A woman, posh, old and English in a large fluffy bear-hat, approaches our table and asks Jarvis if she should know who he is. Ever the gentleman, he says he has no idea. Maybe her daughter might know, she says. Maybe so, Jarvis smiles back, and off she goes, muttering something about keeping her eyes peeled. It seems like Jarvis's idea of a perfect conversation. "A lot of people talk too much," he says. "That's when I am crushingly bored. When people just gab too much, it's such a waste. I'd rather do things than talk. I'd rather just ride me bike somewhere or y'know, not just witter on about bollocks. All people ever want to talk about is themselves, isn't it?"

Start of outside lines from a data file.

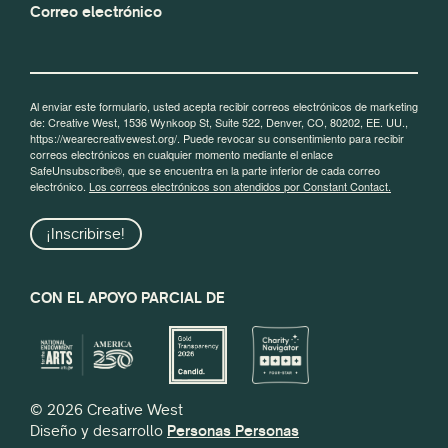
Correo electrónico
Al enviar este formulario, usted acepta recibir correos electrónicos de marketing
de: Creative West, 1536 Wynkoop St, Suite 522, Denver, CO, 80202, EE. UU.,
https://wearecreativewest.org/. Puede revocar su consentimiento para recibir
correos electrónicos en cualquier momento mediante el enlace
SafeUnsubscribe®, que se encuentra en la parte inferior de cada correo
electrónico.
Los correos electrónicos son atendidos por Constant Contact.
¡Inscribirse!
CON EL APOYO PARCIAL DE
© 2026 Creative West
Diseño y desarrollo
Personas Personas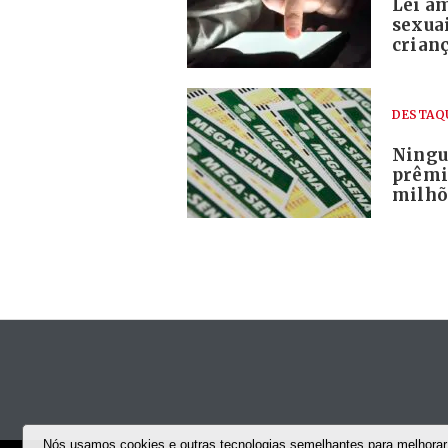
Lei a
sexua
crian
DESTAQ
Ningu
prêmi
milhõ
Nós usamos cookies e outras tecnologias semelhantes para melhorar 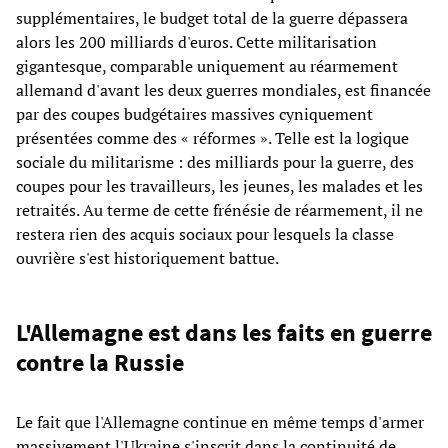
supplémentaires, le budget total de la guerre dépassera
alors les 200 milliards d'euros. Cette militarisation
gigantesque, comparable uniquement au réarmement
allemand d'avant les deux guerres mondiales, est financée
par des coupes budgétaires massives cyniquement
présentées comme des « réformes ». Telle est la logique
sociale du militarisme : des milliards pour la guerre, des
coupes pour les travailleurs, les jeunes, les malades et les
retraités. Au terme de cette frénésie de réarmement, il ne
restera rien des acquis sociaux pour lesquels la classe
ouvrière s'est historiquement battue.
L'Allemagne est dans les faits en guerre
contre la Russie
Le fait que l'Allemagne continue en même temps d'armer
massivement l'Ukraine s'inscrit dans la continuité de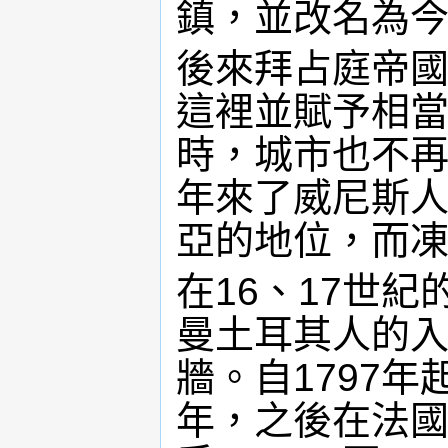
鎮，並改名為
後來拜占庭帝
這裡並賦予相當
時，城市也不再
年來了威尼斯
亞的地位，而
在16、17世
曼土耳其人的
牆。自1797年
年，之後在法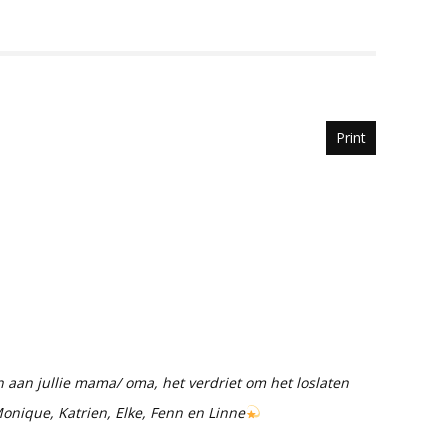
Print
aan jullie mama/ oma, het verdriet om het loslaten
onique, Katrien, Elke, Fenn en Linne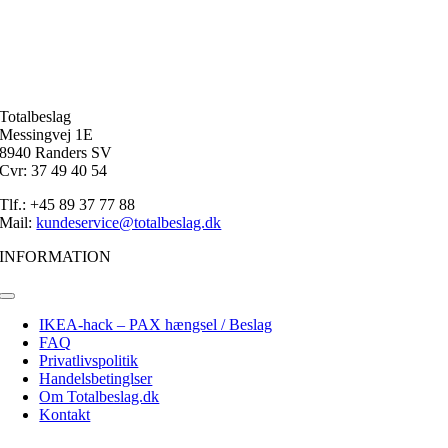
Totalbeslag
Messingvej 1E
8940 Randers SV
Cvr: 37 49 40 54
Tlf.: +45 89 37 77 88
Mail:
kundeservice@totalbeslag.dk
INFORMATION
Toggle
Navigation
IKEA-hack – PAX hængsel / Beslag
FAQ
Privatlivspolitik
Handelsbetinglser
Om Totalbeslag.dk
Kontakt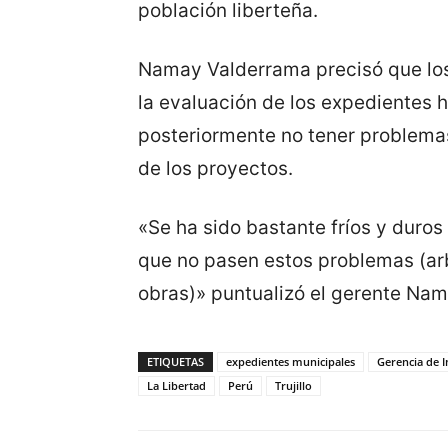
población liberteña.
Namay Valderrama precisó que los 
la evaluación de los expedientes 
posteriormente no tener problemas
de los proyectos.
«Se ha sido bastante fríos y duros
que no pasen estos problemas (arb
obras)» puntualizó el gerente Nam
ETIQUETAS
expedientes municipales
Gerencia de I
La Libertad
Perú
Trujillo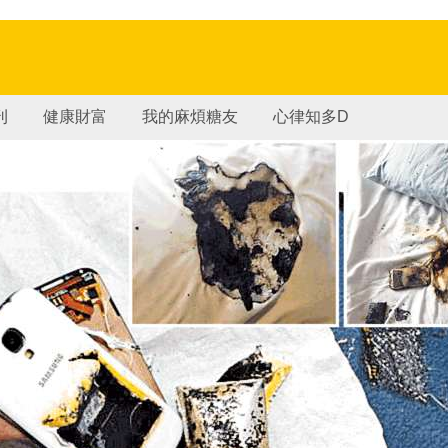
刊
健康財富
我的麻煩糖友
心律知多D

That guy from Pulp finishes his water and prepares to leave, to deal with the Americans, to get back into The Campaign. He pulls on his jacket - another nightmare in beige - and looks back at the kids on the skating rink, whirling around in circles on artificial ice in the shadow of giant buildings. Jarvis is happy because, for the moment at least, those kids have absolutely no idea of who he is.